_Record excerpts:_
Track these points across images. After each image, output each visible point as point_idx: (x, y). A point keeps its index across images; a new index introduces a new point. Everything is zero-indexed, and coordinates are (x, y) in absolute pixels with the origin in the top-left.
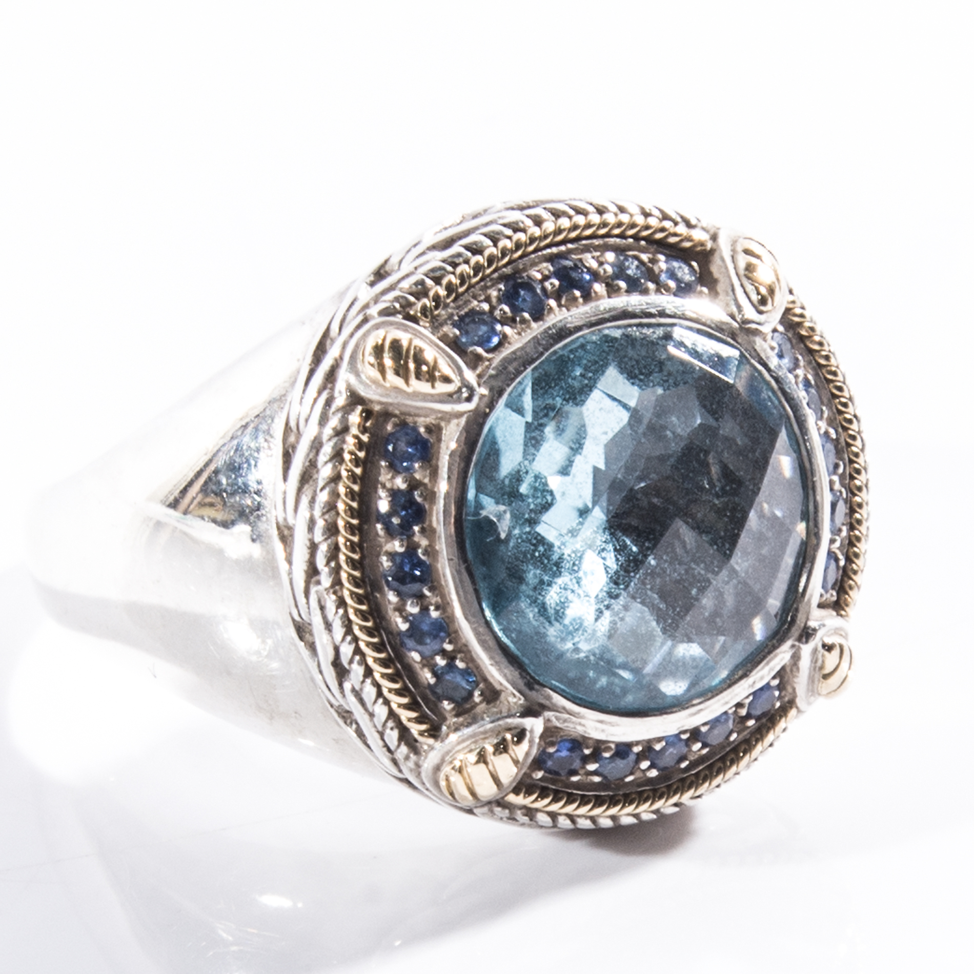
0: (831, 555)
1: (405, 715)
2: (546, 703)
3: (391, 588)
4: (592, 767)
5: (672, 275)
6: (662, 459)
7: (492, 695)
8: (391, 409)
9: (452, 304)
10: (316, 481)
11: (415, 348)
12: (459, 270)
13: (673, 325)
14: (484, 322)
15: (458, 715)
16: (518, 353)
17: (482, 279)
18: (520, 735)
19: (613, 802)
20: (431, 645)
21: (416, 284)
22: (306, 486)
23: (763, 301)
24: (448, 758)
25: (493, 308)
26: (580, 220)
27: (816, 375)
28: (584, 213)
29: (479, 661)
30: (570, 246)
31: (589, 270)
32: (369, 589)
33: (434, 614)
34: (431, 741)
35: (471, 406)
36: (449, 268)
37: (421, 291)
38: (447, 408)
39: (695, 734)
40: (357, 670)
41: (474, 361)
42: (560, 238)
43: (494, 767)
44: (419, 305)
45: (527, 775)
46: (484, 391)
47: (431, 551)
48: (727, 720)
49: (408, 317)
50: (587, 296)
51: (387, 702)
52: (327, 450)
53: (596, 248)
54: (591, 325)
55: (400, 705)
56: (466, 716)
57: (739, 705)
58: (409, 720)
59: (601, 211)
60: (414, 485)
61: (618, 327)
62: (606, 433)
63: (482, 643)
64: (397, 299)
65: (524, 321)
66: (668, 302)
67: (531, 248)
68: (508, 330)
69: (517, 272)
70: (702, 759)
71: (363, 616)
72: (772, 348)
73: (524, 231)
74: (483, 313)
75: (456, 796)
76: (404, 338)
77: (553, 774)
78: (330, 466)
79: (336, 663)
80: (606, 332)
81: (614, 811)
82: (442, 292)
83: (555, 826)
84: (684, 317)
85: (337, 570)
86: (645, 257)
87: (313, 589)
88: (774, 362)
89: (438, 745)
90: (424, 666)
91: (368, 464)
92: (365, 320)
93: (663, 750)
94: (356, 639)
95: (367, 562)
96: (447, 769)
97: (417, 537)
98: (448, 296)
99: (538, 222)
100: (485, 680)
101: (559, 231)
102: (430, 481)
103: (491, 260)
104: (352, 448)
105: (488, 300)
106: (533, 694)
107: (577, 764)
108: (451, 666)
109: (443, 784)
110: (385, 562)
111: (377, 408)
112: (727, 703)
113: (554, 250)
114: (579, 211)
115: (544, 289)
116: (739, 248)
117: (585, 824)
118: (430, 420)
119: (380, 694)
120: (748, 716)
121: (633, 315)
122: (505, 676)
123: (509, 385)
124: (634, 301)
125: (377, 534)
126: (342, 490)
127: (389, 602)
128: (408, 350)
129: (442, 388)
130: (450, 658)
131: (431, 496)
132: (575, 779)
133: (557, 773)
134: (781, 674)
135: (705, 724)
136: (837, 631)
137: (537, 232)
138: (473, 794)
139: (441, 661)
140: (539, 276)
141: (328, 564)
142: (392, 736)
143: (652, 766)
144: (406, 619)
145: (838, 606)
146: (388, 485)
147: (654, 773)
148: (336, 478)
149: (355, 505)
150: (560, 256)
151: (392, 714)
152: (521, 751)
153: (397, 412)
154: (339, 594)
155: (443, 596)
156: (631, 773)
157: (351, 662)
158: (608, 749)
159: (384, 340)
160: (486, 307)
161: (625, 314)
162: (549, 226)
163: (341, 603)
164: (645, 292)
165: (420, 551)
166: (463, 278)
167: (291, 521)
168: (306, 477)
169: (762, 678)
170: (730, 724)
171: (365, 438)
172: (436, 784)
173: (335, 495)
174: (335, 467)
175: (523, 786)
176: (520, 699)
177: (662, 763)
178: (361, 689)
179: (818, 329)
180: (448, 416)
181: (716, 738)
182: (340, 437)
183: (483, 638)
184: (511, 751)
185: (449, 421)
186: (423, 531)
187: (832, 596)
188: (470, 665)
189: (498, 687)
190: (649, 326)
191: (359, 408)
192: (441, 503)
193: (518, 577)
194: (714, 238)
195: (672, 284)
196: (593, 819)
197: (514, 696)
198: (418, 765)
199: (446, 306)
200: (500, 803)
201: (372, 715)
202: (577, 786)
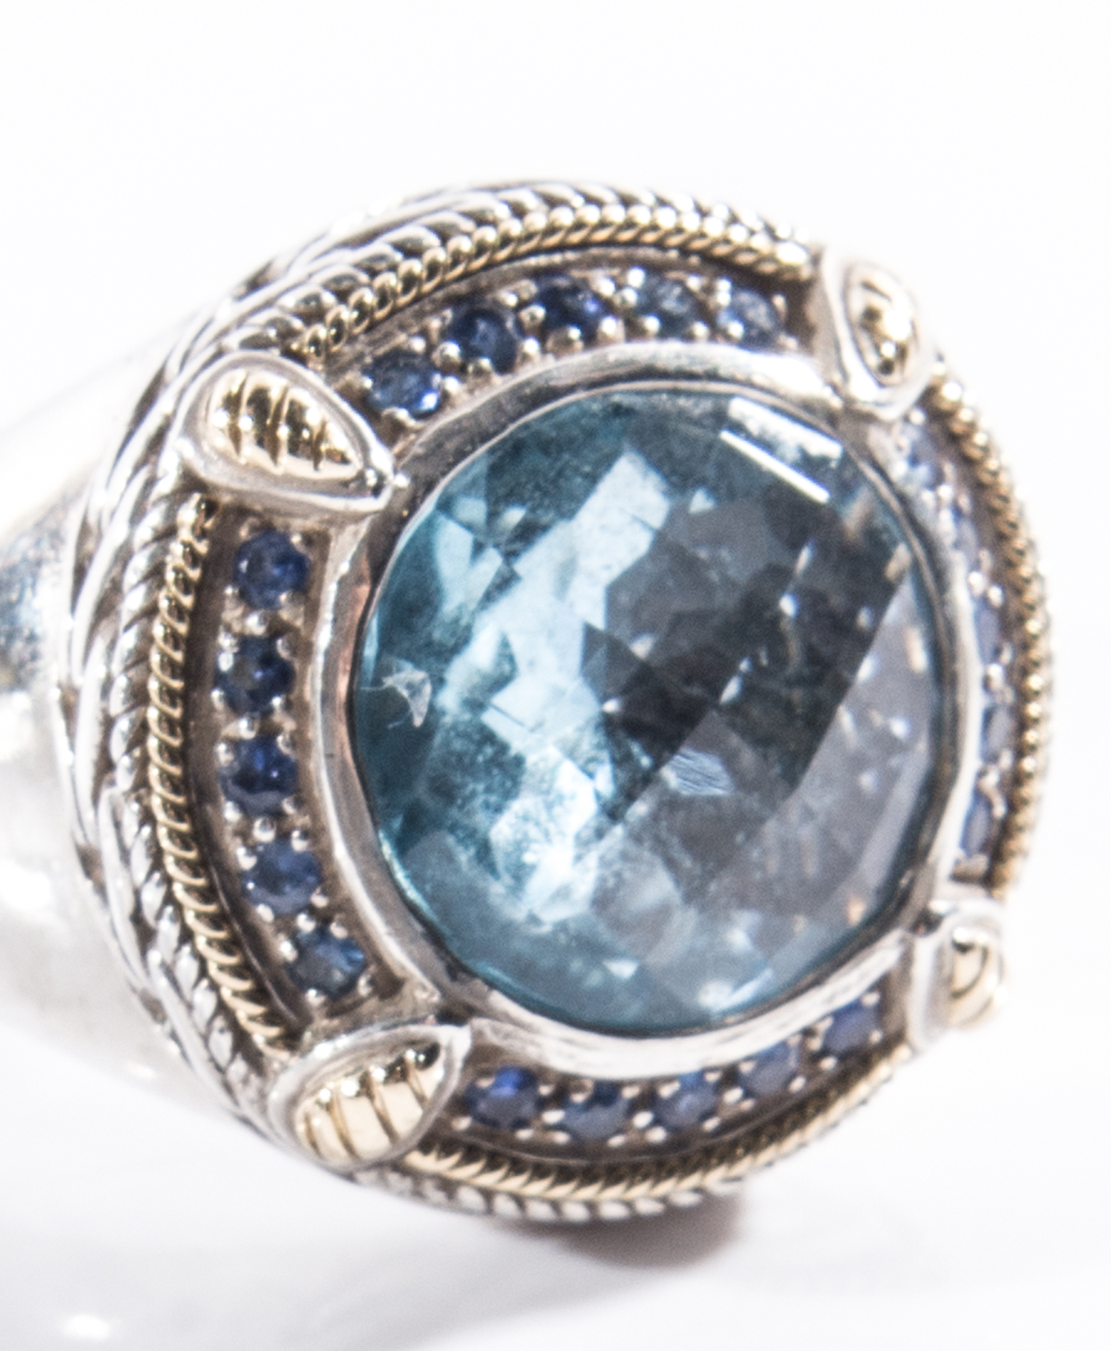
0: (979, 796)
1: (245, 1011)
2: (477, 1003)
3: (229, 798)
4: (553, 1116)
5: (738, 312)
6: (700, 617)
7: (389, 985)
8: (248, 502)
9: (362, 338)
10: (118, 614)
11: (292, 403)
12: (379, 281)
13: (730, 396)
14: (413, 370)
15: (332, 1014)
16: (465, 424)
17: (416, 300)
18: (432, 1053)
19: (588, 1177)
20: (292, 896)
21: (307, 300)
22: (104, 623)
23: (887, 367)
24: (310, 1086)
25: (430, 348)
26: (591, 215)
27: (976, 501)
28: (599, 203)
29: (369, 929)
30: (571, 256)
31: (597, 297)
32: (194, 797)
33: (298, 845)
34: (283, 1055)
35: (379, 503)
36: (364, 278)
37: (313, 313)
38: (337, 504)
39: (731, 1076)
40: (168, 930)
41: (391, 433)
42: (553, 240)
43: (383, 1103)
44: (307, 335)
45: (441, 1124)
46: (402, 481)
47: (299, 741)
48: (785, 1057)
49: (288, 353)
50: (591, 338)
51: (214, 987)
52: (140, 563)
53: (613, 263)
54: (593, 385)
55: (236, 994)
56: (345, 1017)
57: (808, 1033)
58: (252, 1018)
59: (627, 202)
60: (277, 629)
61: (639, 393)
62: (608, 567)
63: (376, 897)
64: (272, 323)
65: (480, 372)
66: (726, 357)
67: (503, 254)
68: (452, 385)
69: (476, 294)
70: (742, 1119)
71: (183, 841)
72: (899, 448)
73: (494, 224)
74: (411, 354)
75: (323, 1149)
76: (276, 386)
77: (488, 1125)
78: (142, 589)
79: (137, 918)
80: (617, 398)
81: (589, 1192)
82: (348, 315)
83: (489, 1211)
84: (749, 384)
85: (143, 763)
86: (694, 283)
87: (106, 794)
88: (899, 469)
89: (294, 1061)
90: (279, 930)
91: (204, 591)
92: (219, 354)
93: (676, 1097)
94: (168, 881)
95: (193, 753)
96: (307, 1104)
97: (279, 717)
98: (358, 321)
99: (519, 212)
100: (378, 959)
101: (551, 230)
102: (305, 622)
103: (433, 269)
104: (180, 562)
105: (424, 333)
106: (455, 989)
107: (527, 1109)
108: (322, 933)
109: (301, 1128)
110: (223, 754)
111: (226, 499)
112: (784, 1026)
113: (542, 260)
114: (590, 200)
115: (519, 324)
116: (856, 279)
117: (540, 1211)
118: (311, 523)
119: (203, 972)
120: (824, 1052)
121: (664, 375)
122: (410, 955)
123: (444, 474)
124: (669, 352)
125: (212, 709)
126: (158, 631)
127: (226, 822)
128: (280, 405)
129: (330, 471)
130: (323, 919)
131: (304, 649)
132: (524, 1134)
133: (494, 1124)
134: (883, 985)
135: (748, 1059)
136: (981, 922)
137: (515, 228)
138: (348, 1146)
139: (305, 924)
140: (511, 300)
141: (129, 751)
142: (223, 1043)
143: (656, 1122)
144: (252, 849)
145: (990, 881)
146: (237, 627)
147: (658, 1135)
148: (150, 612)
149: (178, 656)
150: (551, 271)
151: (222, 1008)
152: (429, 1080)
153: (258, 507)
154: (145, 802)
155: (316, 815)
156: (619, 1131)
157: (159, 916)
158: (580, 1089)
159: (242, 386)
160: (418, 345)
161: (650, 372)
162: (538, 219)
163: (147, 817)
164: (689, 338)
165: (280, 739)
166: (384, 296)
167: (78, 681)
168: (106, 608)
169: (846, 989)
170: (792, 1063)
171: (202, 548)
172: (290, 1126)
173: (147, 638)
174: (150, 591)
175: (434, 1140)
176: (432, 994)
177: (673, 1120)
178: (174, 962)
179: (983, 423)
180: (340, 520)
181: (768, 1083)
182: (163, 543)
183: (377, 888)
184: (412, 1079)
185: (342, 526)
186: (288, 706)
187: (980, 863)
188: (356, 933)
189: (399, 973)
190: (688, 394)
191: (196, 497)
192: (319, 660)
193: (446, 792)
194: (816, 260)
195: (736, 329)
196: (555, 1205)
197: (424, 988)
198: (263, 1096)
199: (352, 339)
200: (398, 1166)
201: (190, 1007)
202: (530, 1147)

_Task prompt:_
Your answer should consist solely of the lines above from the line with "12: (459, 270)" to the line with "136: (837, 631)", both included, reproduced exactly.

_Answer to this problem:_
12: (459, 270)
13: (673, 325)
14: (484, 322)
15: (458, 715)
16: (518, 353)
17: (482, 279)
18: (520, 735)
19: (613, 802)
20: (431, 645)
21: (416, 284)
22: (306, 486)
23: (763, 301)
24: (448, 758)
25: (493, 308)
26: (580, 220)
27: (816, 375)
28: (584, 213)
29: (479, 661)
30: (570, 246)
31: (589, 270)
32: (369, 589)
33: (434, 614)
34: (431, 741)
35: (471, 406)
36: (449, 268)
37: (421, 291)
38: (447, 408)
39: (695, 734)
40: (357, 670)
41: (474, 361)
42: (560, 238)
43: (494, 767)
44: (419, 305)
45: (527, 775)
46: (484, 391)
47: (431, 551)
48: (727, 720)
49: (408, 317)
50: (587, 296)
51: (387, 702)
52: (327, 450)
53: (596, 248)
54: (591, 325)
55: (400, 705)
56: (466, 716)
57: (739, 705)
58: (409, 720)
59: (601, 211)
60: (414, 485)
61: (618, 327)
62: (606, 433)
63: (482, 643)
64: (397, 299)
65: (524, 321)
66: (668, 302)
67: (531, 248)
68: (508, 330)
69: (517, 272)
70: (702, 759)
71: (363, 616)
72: (772, 348)
73: (524, 231)
74: (483, 313)
75: (456, 796)
76: (404, 338)
77: (553, 774)
78: (330, 466)
79: (336, 663)
80: (606, 332)
81: (614, 811)
82: (442, 292)
83: (555, 826)
84: (684, 317)
85: (337, 570)
86: (645, 257)
87: (313, 589)
88: (774, 362)
89: (438, 745)
90: (424, 666)
91: (368, 464)
92: (365, 320)
93: (663, 750)
94: (356, 639)
95: (367, 562)
96: (447, 769)
97: (417, 537)
98: (448, 296)
99: (538, 222)
100: (485, 680)
101: (559, 231)
102: (430, 481)
103: (491, 260)
104: (352, 448)
105: (488, 300)
106: (533, 694)
107: (577, 764)
108: (451, 666)
109: (443, 784)
110: (385, 562)
111: (377, 408)
112: (727, 703)
113: (554, 250)
114: (579, 211)
115: (544, 289)
116: (739, 248)
117: (585, 824)
118: (430, 420)
119: (380, 694)
120: (748, 716)
121: (633, 315)
122: (505, 676)
123: (509, 385)
124: (634, 301)
125: (377, 534)
126: (342, 490)
127: (389, 602)
128: (408, 350)
129: (442, 388)
130: (450, 658)
131: (431, 496)
132: (575, 779)
133: (557, 773)
134: (781, 674)
135: (705, 724)
136: (837, 631)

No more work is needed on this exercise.